It was the most awaited dish at the Le Meridien, Nagpur. After all, I was about to taste Kadaknath, India's only black chicken species and one of just three types across the world. Its cousins—China's Silkie and Indonesia's Ayam Cemani—command astronomical prices and are hailed as 'super-birds' in America.
Kadaknath Saoji chicken is one of the homiest, hearty dishes I have tasted. The bird's skin, meat and bones look like they've been injected with squid ink. While the meat is really flavourful, the surprise element is its toughness. That ruddy flavour of birds raised wild in the countryside. The fiery dish came sans any gimmick, twist or artifice—just exceptionally good meat in a rustic gravy.
Vinod Dhawle, executive chef, and the man behind the many restaurants at the hotel has employed the signature sharpness of the garam masalas to challenge the palate and generate new sensations. The fragrant and freshly made bhakris (hand bread) served alongside are perfect for scooping the plate clean. Back in Mumbai, the black chicken finds a spot on the menu of resto-bar Jlwa in Bandra, Mumbai and at The Oberoi Mumbai.
The feathered Black Beauty
Also known as Kalimasi, Kadaknath has a black beak, bones, feathers and hold your breath, black meat too—thanks to higher melanin content. Considered a premium breed, the meat is priced three times a poultry-bred broiler chicken. A single egg of the Kadaknath costs around Rs 40!
“The price is attributed to the purported health benefits. Once reared exclusively by the tribal communities in Madhya Pradesh, the Kadaknath's meat is highly prized as an aphrodisiacal delicacy. Our guests love the Saoji chicken as the Kadaknath has a peculiar delicious meaty flavour,” explains Dhawle.
The high cost (Rs 1500 per kg) is due to the longer time taken to raise the chicken. While a broiler grows to 2.5 kg in 45 days, the Kadaknath takes six months to attain 1.5 kg weight. Further, the egg’s fertility rate is very low. Its meat has shown to have more protein and less fat and cholesterol. No wonder it’s a hit among health-conscious, affluent and urban foodies.
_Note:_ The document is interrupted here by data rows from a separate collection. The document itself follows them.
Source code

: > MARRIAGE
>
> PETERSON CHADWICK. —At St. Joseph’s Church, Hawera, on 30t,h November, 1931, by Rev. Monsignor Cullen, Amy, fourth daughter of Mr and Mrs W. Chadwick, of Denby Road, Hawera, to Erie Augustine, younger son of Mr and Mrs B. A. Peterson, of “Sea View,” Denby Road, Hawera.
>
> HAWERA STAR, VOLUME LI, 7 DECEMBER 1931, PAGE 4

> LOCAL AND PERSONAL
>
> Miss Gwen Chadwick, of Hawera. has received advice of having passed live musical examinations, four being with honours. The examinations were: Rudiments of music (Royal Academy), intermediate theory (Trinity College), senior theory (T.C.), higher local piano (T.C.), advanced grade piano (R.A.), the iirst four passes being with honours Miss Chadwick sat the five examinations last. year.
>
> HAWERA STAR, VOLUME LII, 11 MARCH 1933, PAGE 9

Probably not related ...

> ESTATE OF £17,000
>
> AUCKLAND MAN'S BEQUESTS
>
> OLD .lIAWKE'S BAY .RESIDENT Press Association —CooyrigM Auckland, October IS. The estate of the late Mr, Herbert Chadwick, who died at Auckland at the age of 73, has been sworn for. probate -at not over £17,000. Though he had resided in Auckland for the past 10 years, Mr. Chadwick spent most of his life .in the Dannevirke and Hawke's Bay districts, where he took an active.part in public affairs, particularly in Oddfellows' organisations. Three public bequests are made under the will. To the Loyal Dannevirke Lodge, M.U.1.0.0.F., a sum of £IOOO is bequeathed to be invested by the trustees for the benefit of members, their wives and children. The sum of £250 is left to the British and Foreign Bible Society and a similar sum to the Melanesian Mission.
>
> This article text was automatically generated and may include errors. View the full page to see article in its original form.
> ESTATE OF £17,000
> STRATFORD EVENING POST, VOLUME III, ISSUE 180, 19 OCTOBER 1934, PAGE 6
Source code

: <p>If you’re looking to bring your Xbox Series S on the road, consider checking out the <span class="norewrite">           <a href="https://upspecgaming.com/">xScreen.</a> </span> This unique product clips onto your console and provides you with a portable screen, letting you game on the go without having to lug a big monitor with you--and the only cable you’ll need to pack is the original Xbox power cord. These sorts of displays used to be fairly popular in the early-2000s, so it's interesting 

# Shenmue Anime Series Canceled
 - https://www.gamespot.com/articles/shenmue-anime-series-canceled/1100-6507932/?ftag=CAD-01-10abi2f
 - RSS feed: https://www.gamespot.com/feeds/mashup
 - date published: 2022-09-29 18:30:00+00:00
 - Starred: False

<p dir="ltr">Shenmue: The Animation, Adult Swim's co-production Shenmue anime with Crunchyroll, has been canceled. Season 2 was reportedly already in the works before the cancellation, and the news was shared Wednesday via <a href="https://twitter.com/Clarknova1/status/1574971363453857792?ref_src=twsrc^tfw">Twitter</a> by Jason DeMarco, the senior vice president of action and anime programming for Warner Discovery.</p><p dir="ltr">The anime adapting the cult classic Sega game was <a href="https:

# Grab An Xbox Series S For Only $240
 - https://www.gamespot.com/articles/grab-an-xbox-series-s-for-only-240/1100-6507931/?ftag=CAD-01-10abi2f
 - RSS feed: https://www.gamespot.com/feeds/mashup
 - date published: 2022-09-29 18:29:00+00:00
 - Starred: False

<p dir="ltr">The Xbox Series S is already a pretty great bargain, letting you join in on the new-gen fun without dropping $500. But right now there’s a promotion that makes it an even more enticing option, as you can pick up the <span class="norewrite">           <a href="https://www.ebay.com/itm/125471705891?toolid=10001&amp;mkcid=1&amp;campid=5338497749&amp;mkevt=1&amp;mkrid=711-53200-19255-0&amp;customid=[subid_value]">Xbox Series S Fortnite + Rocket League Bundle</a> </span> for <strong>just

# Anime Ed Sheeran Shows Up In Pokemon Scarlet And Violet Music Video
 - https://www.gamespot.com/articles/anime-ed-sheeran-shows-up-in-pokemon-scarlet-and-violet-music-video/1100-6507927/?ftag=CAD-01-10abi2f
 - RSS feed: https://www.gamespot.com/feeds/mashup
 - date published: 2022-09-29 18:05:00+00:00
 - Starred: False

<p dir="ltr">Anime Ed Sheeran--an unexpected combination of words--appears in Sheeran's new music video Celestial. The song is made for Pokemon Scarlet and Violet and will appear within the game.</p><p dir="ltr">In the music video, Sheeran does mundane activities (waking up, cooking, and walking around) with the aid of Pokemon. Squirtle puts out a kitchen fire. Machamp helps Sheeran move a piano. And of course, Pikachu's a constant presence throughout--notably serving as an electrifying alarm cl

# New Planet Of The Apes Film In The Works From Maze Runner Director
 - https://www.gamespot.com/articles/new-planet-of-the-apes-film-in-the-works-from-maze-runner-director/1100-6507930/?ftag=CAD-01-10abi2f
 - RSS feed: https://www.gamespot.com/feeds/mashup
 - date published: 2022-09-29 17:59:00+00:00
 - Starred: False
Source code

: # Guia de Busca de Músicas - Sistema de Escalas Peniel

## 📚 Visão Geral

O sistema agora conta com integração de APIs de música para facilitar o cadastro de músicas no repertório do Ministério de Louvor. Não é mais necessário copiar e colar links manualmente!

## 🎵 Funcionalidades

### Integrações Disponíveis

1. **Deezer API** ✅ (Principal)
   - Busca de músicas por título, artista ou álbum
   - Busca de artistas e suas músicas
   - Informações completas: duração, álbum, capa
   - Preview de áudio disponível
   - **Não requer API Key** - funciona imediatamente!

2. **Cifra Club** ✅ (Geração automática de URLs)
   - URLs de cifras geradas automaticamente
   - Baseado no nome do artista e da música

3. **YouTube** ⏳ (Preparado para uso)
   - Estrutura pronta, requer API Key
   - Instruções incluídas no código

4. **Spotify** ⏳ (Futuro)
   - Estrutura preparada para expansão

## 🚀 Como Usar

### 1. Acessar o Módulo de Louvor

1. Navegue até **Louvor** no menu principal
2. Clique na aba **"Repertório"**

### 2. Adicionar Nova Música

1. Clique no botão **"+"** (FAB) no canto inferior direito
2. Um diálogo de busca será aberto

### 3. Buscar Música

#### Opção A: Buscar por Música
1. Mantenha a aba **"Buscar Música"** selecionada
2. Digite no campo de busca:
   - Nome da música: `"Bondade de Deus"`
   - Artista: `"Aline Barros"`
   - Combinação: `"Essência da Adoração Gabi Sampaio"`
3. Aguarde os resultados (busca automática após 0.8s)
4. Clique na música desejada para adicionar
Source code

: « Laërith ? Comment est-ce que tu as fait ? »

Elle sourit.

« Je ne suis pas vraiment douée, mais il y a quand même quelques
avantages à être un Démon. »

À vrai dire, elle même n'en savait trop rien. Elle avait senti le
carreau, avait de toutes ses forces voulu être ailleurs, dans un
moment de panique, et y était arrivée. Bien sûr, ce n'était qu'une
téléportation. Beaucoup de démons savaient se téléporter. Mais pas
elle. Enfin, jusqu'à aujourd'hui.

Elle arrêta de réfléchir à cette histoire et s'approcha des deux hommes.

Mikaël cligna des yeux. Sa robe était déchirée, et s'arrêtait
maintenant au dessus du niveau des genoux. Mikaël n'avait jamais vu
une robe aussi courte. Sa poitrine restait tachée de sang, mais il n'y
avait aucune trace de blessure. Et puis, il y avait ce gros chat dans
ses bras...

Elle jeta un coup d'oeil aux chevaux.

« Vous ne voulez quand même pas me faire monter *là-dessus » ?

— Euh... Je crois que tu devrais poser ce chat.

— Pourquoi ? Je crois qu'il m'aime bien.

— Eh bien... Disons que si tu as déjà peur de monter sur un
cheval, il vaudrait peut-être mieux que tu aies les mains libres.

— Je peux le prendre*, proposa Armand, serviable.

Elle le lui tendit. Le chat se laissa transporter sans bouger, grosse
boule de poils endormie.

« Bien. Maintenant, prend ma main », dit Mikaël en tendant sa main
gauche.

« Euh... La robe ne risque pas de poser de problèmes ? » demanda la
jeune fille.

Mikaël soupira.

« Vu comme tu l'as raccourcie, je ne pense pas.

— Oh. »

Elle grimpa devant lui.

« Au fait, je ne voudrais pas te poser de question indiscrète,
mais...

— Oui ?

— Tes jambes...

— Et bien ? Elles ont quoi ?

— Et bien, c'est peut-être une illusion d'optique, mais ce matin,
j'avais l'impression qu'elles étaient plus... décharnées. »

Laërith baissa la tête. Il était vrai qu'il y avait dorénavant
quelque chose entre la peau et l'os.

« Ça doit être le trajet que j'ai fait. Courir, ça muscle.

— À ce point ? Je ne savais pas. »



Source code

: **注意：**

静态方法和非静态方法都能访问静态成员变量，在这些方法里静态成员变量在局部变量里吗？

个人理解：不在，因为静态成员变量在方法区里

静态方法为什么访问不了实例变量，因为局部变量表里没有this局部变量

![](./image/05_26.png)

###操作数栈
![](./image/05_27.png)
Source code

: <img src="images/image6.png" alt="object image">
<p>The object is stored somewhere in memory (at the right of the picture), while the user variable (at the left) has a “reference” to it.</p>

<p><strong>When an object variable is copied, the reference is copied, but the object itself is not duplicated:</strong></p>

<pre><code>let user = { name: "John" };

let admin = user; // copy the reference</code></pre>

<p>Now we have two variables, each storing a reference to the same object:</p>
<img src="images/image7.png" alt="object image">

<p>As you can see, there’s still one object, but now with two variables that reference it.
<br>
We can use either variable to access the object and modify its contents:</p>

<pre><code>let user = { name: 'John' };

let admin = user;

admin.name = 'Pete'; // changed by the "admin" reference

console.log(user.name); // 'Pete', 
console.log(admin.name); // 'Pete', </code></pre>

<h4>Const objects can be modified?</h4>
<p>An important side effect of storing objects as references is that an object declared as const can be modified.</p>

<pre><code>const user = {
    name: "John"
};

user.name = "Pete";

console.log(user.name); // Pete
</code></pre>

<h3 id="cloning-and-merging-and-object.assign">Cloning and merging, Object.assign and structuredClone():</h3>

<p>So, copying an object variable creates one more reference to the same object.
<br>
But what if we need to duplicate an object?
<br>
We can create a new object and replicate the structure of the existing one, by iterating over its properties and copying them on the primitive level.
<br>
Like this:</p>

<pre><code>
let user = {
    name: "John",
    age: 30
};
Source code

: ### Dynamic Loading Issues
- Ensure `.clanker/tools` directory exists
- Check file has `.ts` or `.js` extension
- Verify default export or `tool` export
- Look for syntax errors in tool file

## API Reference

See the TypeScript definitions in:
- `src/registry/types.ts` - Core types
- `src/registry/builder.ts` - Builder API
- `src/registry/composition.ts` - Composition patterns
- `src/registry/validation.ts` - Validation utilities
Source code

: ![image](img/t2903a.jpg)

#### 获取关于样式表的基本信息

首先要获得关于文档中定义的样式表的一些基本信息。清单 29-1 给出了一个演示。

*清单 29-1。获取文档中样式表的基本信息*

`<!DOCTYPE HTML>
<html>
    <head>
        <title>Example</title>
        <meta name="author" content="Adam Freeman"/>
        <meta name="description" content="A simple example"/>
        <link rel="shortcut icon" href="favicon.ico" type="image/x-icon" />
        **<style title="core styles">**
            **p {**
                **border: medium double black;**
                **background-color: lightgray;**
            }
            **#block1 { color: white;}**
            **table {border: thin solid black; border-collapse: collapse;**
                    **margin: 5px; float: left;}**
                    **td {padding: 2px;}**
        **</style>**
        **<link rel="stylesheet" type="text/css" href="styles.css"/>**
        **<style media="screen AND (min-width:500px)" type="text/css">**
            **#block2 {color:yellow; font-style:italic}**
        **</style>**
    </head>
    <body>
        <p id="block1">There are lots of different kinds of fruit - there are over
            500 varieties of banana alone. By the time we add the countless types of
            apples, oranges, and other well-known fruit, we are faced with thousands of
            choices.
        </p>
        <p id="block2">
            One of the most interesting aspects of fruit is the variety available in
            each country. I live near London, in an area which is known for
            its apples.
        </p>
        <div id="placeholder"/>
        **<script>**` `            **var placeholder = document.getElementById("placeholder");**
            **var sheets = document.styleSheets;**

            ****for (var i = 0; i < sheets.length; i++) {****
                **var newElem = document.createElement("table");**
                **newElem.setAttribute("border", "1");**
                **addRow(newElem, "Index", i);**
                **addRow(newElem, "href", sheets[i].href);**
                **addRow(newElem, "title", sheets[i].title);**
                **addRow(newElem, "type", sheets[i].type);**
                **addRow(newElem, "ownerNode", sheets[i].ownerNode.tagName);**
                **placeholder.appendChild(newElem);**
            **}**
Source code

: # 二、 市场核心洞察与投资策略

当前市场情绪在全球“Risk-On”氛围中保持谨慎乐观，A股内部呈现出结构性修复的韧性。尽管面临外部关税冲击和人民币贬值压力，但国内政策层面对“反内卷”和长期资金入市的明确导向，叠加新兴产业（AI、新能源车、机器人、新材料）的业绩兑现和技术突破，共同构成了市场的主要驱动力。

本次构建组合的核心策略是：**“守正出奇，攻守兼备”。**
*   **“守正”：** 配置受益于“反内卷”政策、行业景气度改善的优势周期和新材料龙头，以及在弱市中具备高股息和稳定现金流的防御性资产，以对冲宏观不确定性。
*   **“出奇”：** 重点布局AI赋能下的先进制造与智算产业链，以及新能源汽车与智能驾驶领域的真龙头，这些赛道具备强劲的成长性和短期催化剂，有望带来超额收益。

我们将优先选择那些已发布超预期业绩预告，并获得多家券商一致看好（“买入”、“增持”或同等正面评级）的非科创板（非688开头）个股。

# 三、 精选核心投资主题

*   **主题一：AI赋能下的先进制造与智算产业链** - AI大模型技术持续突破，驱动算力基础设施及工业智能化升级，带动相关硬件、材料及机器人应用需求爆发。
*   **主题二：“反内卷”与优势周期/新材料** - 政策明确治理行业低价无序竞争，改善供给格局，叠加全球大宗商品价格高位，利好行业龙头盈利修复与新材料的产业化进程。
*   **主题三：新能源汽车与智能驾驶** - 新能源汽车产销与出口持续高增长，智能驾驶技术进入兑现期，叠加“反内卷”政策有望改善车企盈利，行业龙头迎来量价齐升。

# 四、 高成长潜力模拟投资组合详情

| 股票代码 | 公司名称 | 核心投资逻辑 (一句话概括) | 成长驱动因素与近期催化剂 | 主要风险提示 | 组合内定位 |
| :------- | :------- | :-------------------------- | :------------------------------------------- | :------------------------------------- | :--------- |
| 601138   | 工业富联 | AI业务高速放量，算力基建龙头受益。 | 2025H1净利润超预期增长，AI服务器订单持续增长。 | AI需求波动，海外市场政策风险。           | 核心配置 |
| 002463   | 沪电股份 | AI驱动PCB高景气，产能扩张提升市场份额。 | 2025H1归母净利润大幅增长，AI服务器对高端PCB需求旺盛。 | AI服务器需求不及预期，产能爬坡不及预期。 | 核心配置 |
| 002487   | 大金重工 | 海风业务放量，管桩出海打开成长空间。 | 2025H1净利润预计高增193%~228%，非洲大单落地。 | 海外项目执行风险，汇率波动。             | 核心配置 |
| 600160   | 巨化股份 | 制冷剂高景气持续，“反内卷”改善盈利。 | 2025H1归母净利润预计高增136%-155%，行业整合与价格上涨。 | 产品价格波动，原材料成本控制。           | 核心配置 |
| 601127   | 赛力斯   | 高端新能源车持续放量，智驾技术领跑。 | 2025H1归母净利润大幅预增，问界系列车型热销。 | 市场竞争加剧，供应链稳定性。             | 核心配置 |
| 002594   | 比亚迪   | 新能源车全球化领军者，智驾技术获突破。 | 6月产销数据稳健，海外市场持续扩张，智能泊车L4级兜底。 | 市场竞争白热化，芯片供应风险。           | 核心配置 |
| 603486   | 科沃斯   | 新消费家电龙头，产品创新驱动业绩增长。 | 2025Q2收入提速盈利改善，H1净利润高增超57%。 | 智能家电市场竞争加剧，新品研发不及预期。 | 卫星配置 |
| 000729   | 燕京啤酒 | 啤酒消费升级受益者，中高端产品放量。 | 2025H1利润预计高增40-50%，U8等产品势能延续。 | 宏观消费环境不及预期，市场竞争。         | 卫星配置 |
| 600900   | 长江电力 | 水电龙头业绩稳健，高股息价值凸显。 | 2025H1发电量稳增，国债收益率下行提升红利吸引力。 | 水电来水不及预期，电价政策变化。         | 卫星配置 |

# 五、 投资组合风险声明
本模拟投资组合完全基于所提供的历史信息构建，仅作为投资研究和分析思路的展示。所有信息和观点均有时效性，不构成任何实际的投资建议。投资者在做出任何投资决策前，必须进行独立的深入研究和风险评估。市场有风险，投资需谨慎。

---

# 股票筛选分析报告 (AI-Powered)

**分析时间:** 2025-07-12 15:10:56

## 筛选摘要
Like the jungle fowl, Kadaknath takes a longer time to cook to get tender and is cooked with the skin on a slow fire for at least two hours. “You can also pressure cook it or use a slow dum technique,” says Dhawle. “Kadaknath is best cooked with very little masala, just salt, green chillies, onions and local herbs. It has a unique taste of its own,” says Delhi-based chef and author Ashish Chopra who showcased Kadaknath dishes as a surprise at a festival of lost recipes at the Radisson Blu in Paschim Vihar.
More on black birds
China’s Silkie chicken, another black variety, is sold across the US as a superfood. Then there’s the Indonesian Ayam Cemani, which has earned the moniker of being the 'Lamborghini of poultry'. Why? Because the whole bird sells for $2,500 (around Rs 1.63 lakh) in the US.